[Object modification listings]
====

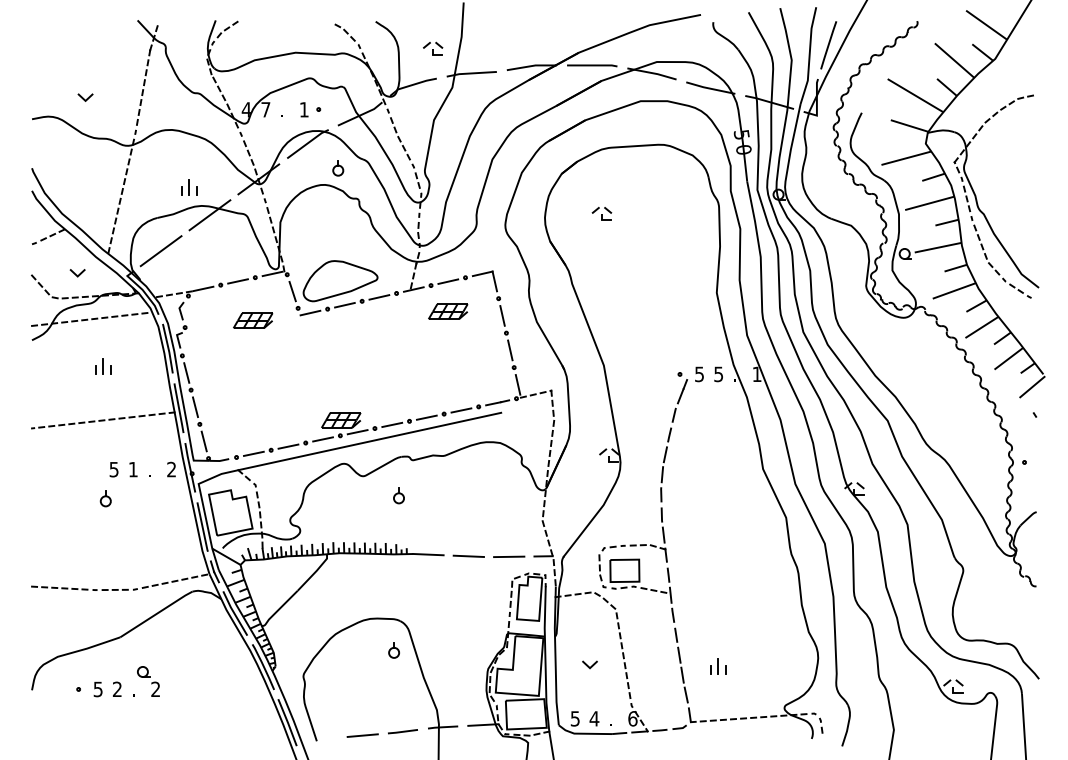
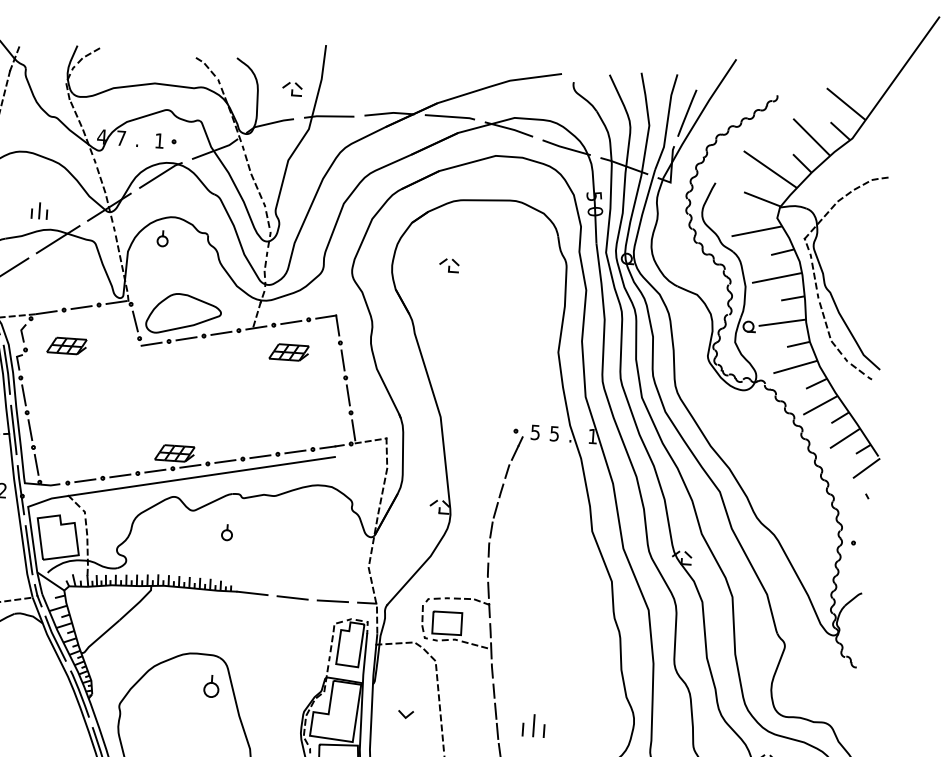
part: (338, 168) -> (163, 239), moved
part: (253, 320) -> (67, 345), moved
part: (393, 650) -> (210, 686), size x1.4
part: (718, 666) -> (534, 725), size x1.4

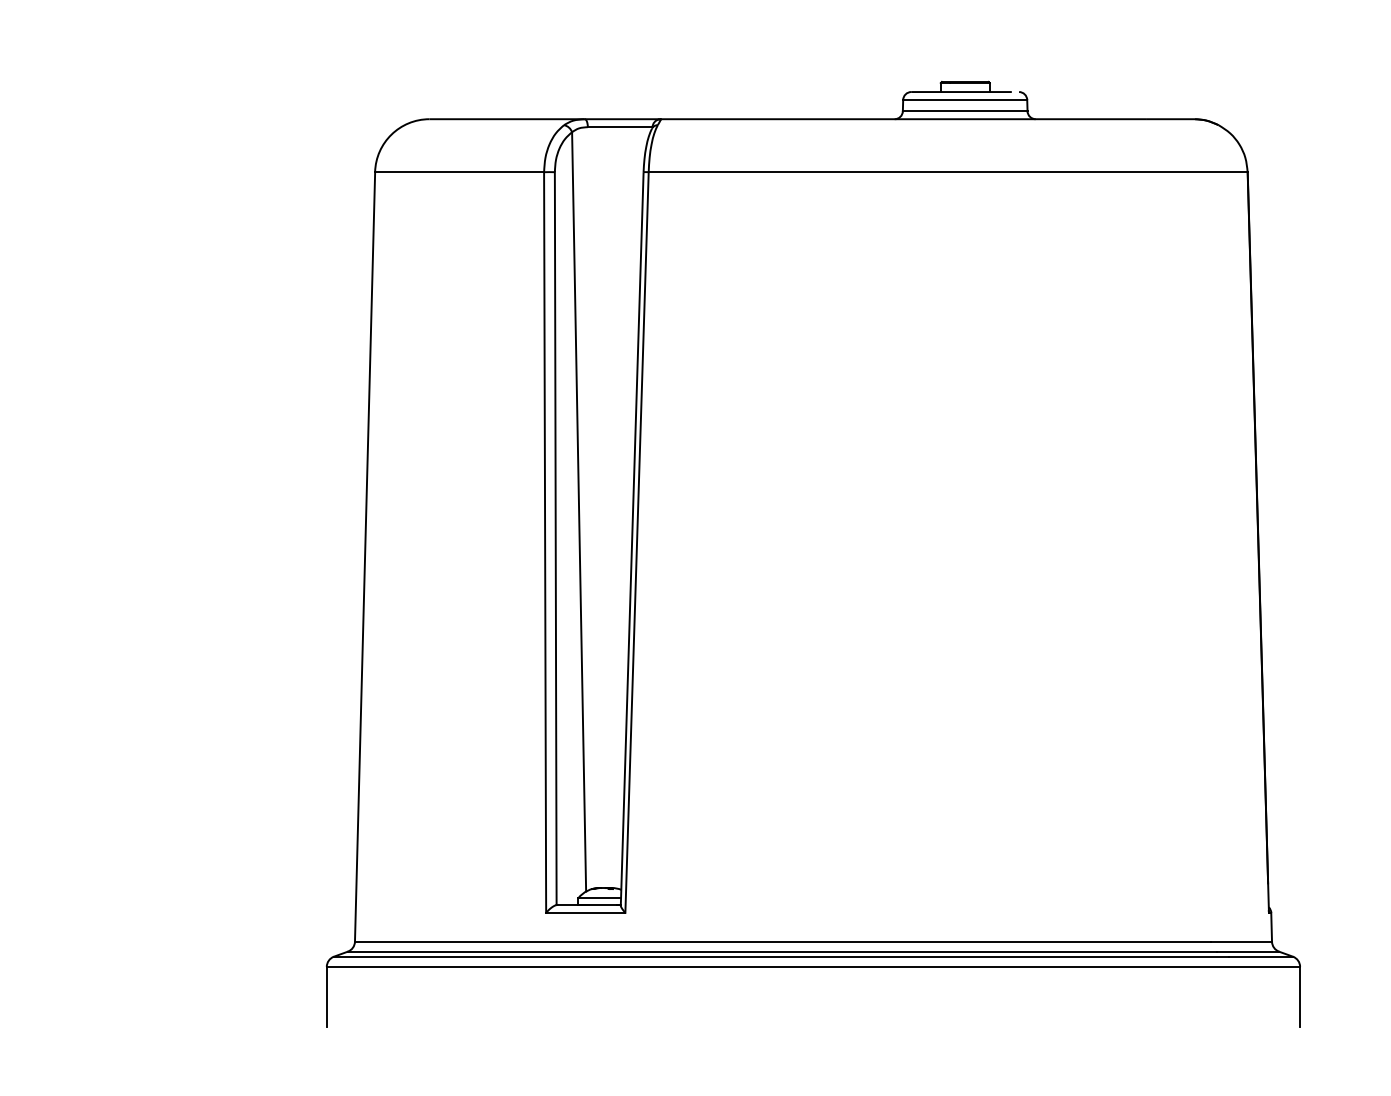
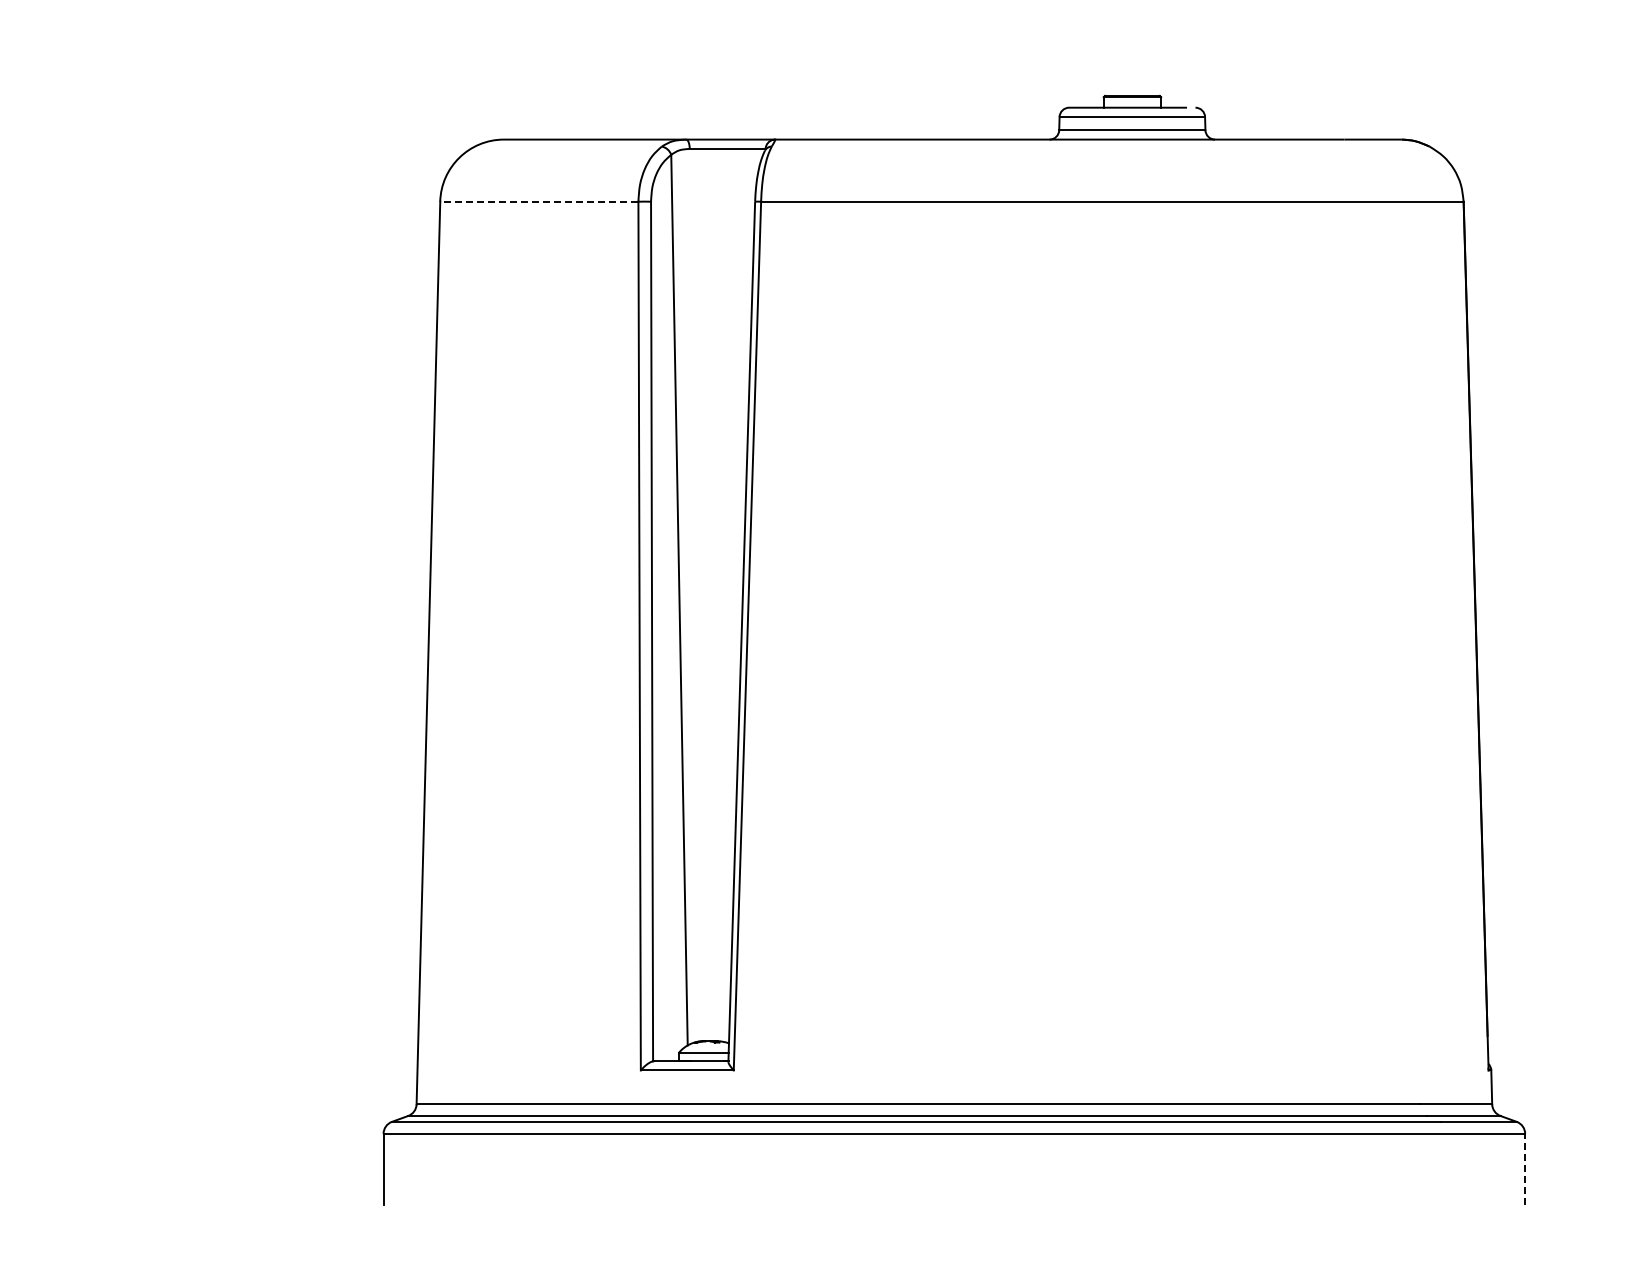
line: (458, 172) -> (538, 201), solid -> dashed
line: (1300, 996) -> (1525, 1168), solid -> dashed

====

** How to complete this task **
Leave the images out and print each entry exactly.

** Task result **
part: (338, 168) -> (163, 239), moved
part: (253, 320) -> (67, 345), moved
part: (393, 650) -> (210, 686), size x1.4
part: (718, 666) -> (534, 725), size x1.4

line: (458, 172) -> (538, 201), solid -> dashed
line: (1300, 996) -> (1525, 1168), solid -> dashed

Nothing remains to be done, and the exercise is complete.